▶ _WORK TO COMPLETE_:
a - Pull out the stretch of the Cascalog tutorial from "In our fifth" through "Cascalog-Checkpoint and Midje-Cascalog.", word for word.
b - According to the Cascalog tutorial, what share of the work in any data project goes into cleaning the data?

Skip to content
Quantisan edited this page Oct 16, 2012 · 20 revisions

Cascalog for the Impatient, Part 6

In our fifth installment of this series we showed how to implement TF-IDF in Cascalog application. If you haven’t read that yet, it’s probably best to start there.

Today's post extends the TF-IDF app to show best practices for test-driven development (TDD) at scale. We’ll incorporate unit tests into the build (should have done so sooner), plus show how to leverage TDD features in Cascalog such as, checkpoints, traps, assertions, etc. Some of these features are based on using Cascalog-Checkpoint and Midje-Cascalog.

Theory

At first glance, the notion of test-driven development (TDD) might seem a bit antithetical in the context of Big Data. After all, TDD is all about short development cycles, writing automated test cases which are intended to fail, and lots of refactoring. Those descriptions would not appear to fit with batch jobs involving terabytes of data and huge clusters running apps that take days to complete.

Stated in a different way, according to Kent Beck, TDD “encourages simple designs and inspires confidence.” That statement does actually fit well with Cascading. The API is intended to provide simple design patterns for working with data – GroupBy, Join, Count, Regex, Filter – so that the need for writing custom functions becomes relatively rare. That speaks to “encouraging simple designs” directly. The practice in Cascading of modeling business process and orchestrating MapReduce workflows – that speaks to “inspiring confidence” in a big way.

So now we’ll let the cat out of the bag for a little secret... Working with unstructured data at scale has been shown to be quite valuable (Google, Amazon, LinkedIn, Twitter, etc.) however most of the “heavy lifting” which we perform in MapReduce workflows is essentially cleaning up data. DJ Patil explained this point quite eloquently in Data Jujitsu: “It’s impossible to overstress this: 80% of the work in any data project is in cleaning the data ... Work done up front in getting clean data will be amply repaid over the course of the project.”

Cleaning up the data allows for subsequent use of sampling techniques, dimensional reduction, and other practices which help alleviate some of the bottlenecks which might otherwise be encountered in Big Data. In other words, there are great use cases for formalisms which help demonstrate that “dirty” data at scale has been cleaned up. Those turn out to be quite valuable in practice.

However, TDD practices tend to be based on unit tests or mocks ... how does one write a quick unit test for a Godzilla-sized dataset?

The short answer is: you don’t. However, you can greatly reduce the need for writing unit test coverage by limiting the amount of custom code required. Hopefully we’ve shown that aspect of Cascading/Cascalog by now. Beyond that aspect, you can use sampling techniques to quantify the confidence for an app running correctly. You can also define system tests at scale in relatively simple ways. Furthermore, you can define contingencies for what to do when assumptions fail ... as they inevitably do, at scale.

Let’s discuss sampling ... generally speaking, large MapReduce workflows are relatively opaque processes which are difficult to observe. However, Cascalog provides techniques for observing portions of a workflow. One approach is to use Cascalog-Checkpoint, which forces intermediate data to be written out to HDFS. This is also important for performance reasons, i.e., forcing results to disk to avoid recomputing – e.g., when there are multiple uses for the output of a pipe downstream such as etl-docs-gen in Part 5. If the data is large, you can use fixed-sample to sample either before or after the data gets persisted to HDFS.

▶ _GIVEN DATA_:
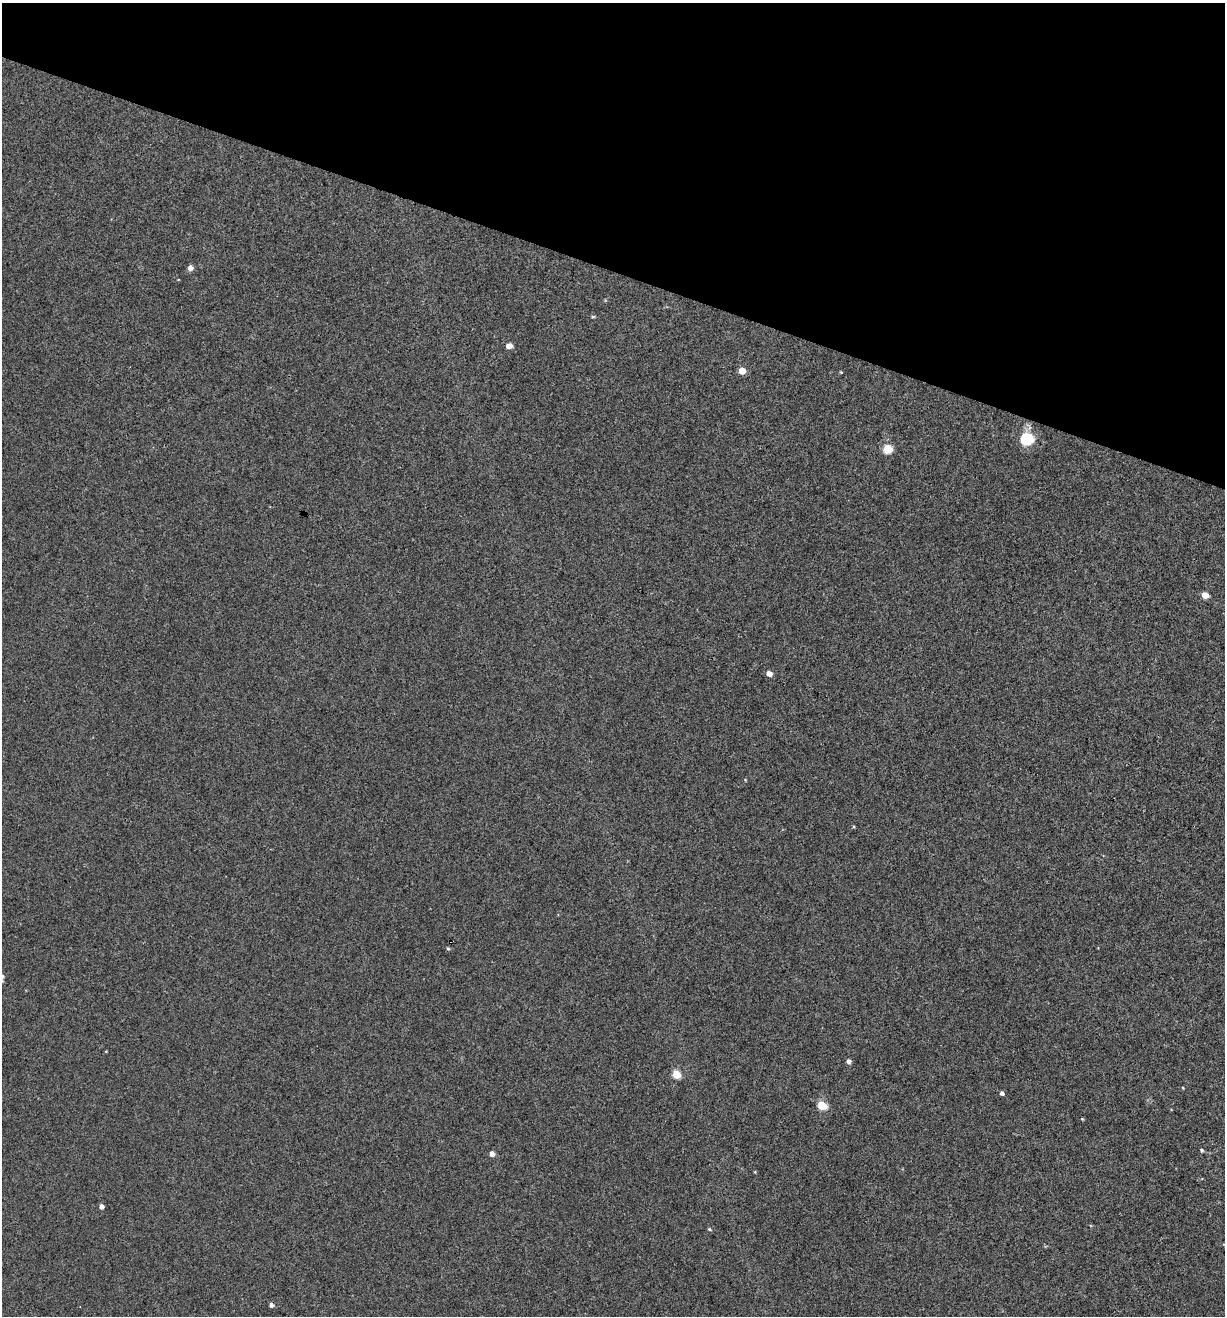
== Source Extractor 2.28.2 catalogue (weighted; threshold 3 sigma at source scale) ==
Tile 2 of 4 x 4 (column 2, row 1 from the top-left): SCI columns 1349-2571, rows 3946-5259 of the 5271 x 5259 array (HDU 1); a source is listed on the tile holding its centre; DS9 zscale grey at full resolution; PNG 1227 x 1318 px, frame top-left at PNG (2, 3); no overlay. Shown black and unused: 21% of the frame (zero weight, under 3 of 4 exposures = <1% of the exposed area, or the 3 px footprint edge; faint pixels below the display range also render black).
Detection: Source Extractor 2.28.2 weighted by HDU 2 'WHT'; one run over the whole footprint, this tile lists its part. Background 0.00115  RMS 0.0035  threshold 0.016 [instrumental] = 3 sigma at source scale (4.5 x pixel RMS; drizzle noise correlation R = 1.50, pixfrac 1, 0.05/0.05 arcsec/px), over >= 5 px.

▶ _SOLUTIONS BELOW_:
a -
In our fifth installment of this series we showed how to implement TF-IDF in Cascalog application. If you haven’t read that yet, it’s probably best to start there.

Today's post extends the TF-IDF app to show best practices for test-driven development (TDD) at scale. We’ll incorporate unit tests into the build (should have done so sooner), plus show how to leverage TDD features in Cascalog such as, checkpoints, traps, assertions, etc. Some of these features are based on using Cascalog-Checkpoint and Midje-Cascalog.

b - 80%